Write all of the lines below out again, exactly as they stand.
== Records supplied
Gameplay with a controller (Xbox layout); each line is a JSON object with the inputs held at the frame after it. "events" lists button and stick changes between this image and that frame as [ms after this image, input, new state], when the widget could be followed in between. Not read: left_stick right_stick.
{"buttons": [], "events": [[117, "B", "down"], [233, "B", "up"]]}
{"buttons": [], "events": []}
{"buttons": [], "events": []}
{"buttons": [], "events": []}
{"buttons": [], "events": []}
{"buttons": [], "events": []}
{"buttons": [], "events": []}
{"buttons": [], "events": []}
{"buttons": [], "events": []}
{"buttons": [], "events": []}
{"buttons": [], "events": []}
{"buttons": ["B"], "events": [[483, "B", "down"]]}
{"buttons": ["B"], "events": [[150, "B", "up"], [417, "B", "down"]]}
====
Response area —
Gameplay with a controller (Xbox layout); each line is a JSON object with the inputs held at the frame after it. "events" lists button and stick changes between this image and that frame as [ms after this image, input, new state], when the widget could be followed in between. Not read: left_stick right_stick.
{"buttons": [], "events": [[117, "B", "down"], [233, "B", "up"]]}
{"buttons": [], "events": []}
{"buttons": [], "events": []}
{"buttons": [], "events": []}
{"buttons": [], "events": []}
{"buttons": [], "events": []}
{"buttons": [], "events": []}
{"buttons": [], "events": []}
{"buttons": [], "events": []}
{"buttons": [], "events": []}
{"buttons": [], "events": []}
{"buttons": ["B"], "events": [[483, "B", "down"]]}
{"buttons": ["B"], "events": [[150, "B", "up"], [417, "B", "down"]]}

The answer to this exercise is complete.